Approximating maximal independent set with a minimal vertex cover approximation

Question

The minimal vertex cover problem has a 2-approximation algorithm.

We can reduce the maximal independent set problem to the minimal vertex cover problem as shown here.

Does this mean that I can use the $2$-approximation for minimal vertex cover to get a $1/2$-approximation for maximal independent set?

My approach:

// is this a 1/2-approximation algorithm?
approxAlgForMaxIS(Graph G) {
    minVC = computeMinVC(G);
    maxIS = G.V - minVC;   // remove all vertices in the minVC from G
    return maxIS
}

Answer 1

No, unfortunately this doesn't work.

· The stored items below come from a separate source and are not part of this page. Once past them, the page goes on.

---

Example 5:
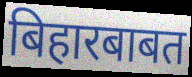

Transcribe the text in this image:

बिहारबाबत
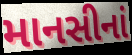
માનસીનાં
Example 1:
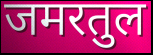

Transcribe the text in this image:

जमरतुल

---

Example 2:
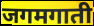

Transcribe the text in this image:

जगमगाती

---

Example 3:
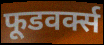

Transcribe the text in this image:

फूडवर्क्स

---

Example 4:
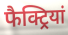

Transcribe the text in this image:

फैक्ट्रियां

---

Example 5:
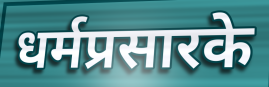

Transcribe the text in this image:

धर्मप्रसारके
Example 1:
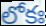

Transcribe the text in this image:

లోకః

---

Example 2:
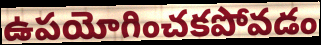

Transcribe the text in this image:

ఉపయోగించకపోవడం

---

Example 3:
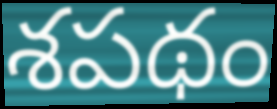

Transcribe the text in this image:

శపథం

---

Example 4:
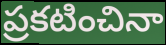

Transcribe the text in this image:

ప్రకటించినా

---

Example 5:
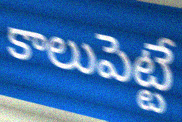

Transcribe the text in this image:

కాలుపెట్టే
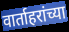
वार्ताहरांच्या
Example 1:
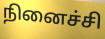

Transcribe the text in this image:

நினைச்சி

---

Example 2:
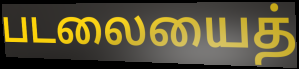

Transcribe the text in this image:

படலையைத்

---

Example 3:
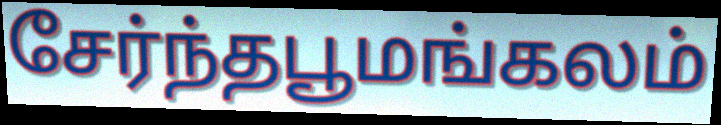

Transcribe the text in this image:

சேர்ந்தபூமங்கலம்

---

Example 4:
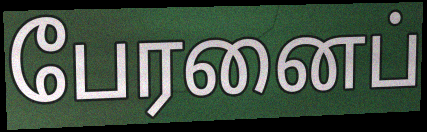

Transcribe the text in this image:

பேரனைப்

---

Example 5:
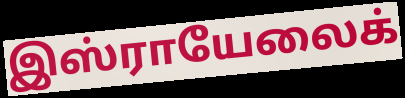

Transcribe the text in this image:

இஸ்ராயேலைக்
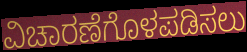
ವಿಚಾರಣೆಗೊಳಪಡಿಸಲು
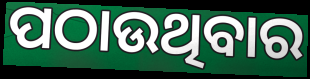
ପଠାଉଥିବାର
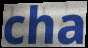
cha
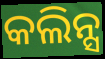
କଲିନ୍ସ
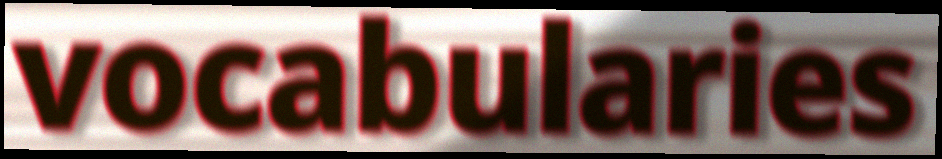
vocabularies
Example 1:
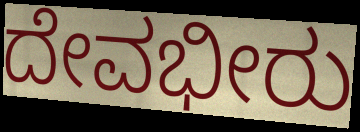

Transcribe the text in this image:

ದೇವಭೀರು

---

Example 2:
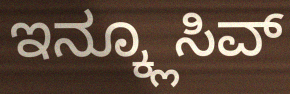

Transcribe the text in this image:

ಇನ್ಕ್ಲೂಸಿವ್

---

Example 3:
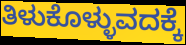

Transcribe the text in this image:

ತಿಳುಕೊಳ್ಳುವದಕ್ಕೆ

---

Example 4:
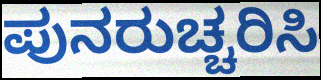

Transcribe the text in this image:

ಪುನರುಚ್ಚರಿಸಿ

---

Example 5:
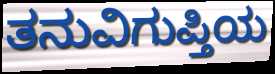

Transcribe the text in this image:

ತನುವಿಗುಪ್ತಿಯ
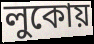
লুকোয়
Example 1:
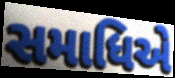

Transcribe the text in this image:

સમાધિએ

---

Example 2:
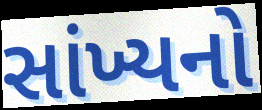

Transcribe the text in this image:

સાંખ્યનો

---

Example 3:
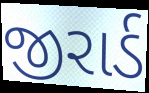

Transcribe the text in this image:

જીરાર્ડ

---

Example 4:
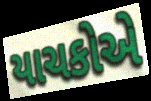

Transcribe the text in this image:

યાચકોએ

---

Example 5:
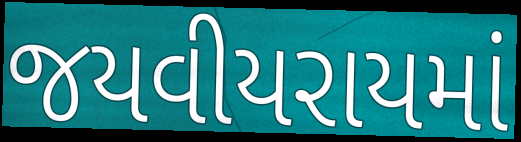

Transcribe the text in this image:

જયવીયરાયમાં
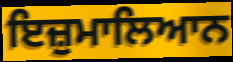
ਇਜ਼ੁਮਾਲਿਆਨ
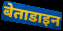
बेताडाइन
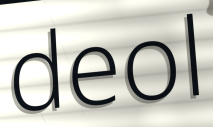
deol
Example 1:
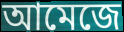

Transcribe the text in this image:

আমেজে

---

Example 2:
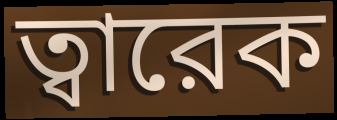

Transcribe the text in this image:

ত্বারেক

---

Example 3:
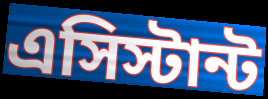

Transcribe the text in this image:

এসিস্টান্ট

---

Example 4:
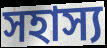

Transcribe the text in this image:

সহাস্য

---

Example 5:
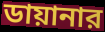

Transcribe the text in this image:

ডায়ানার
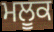
ਮਲੂਕ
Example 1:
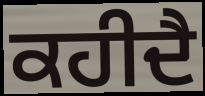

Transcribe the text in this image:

ਕਹੀਦੈ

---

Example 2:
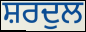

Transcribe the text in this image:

ਸ਼ਰਦੁਲ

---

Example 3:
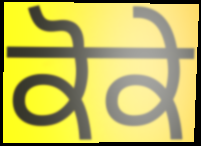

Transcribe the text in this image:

ਕੋਕੇ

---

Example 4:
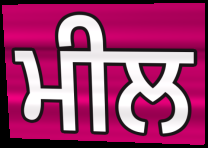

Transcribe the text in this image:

ਮੀਲ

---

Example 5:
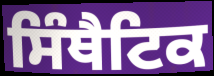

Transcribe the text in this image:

ਸਿੰਥੈਟਿਕ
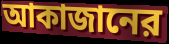
আকাজানের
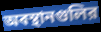
অবস্থানগুলির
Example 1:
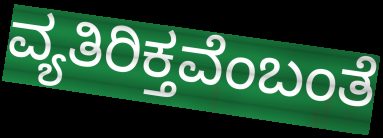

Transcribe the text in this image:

ವ್ಯತಿರಿಕ್ತವೆಂಬಂತೆ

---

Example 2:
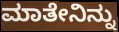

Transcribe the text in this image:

ಮಾತೇನಿನ್ನು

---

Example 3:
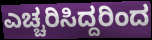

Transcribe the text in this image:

ಎಚ್ಚರಿಸಿದ್ದರಿಂದ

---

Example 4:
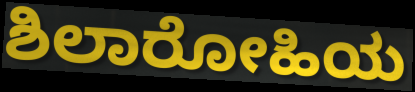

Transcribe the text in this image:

ಶಿಲಾರೋಹಿಯ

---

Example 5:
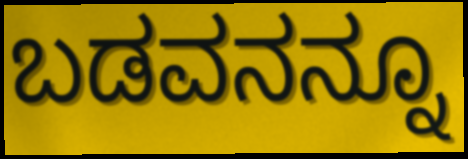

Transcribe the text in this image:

ಬಡವನನ್ನೂ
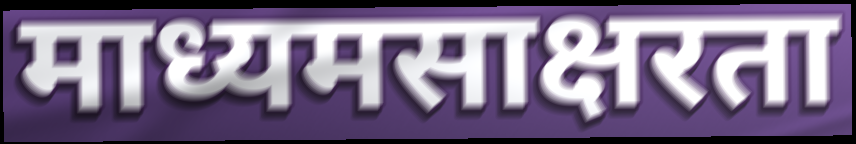
माध्यमसाक्षरता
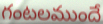
గంటలముందే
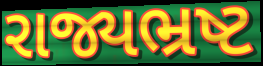
રાજ્યભ્રષ્ટ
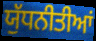
ਯੁੱਧਨੀਤੀਆਂ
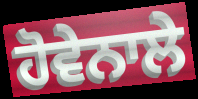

Denote by $\newcommand{\VC}{\mathrm{VC}}\VC$ the size of a minimum vertex cover and by $\newcommand{\IS}{\mathrm{IS}}\IS$ the size of a maximum independent set, so that $\VC+\IS=n$. The approximation algorithm for $\VC$ produces a vertex cover $C$ whose size satisfies $|C| \leq 2\VC$. The complement of $C$ is an independent set $I$ whose size satisfies $$ |I| = n-|C| \geq n-2\VC. $$ Unfortunately, $n-2\VC$ can be much smaller than $n-\VC$, and there's no constant lower bound on the ratio $$ \frac{n-2\VC}{n-\VC}. $$

As an example, let's see how the algorithm which picks a maximal matching fares on a graph consisting of a matching on $n$ vertices. The minimum vertex cover has size $n/2$, and so the maximum independent set has size $n/2$. The maximal matching algorithm picks all edges in the graph and then all vertices contained in them – in other words, it picks all vertices. It thus gives a vertex cover of size $n$, which corresponds to an independent set of size 0.

This difference between vertex cover and independent set is reflected in the fact that it is NP-hard to approximate independent set to within $n^{1-\epsilon}$, for any $\epsilon > 0$.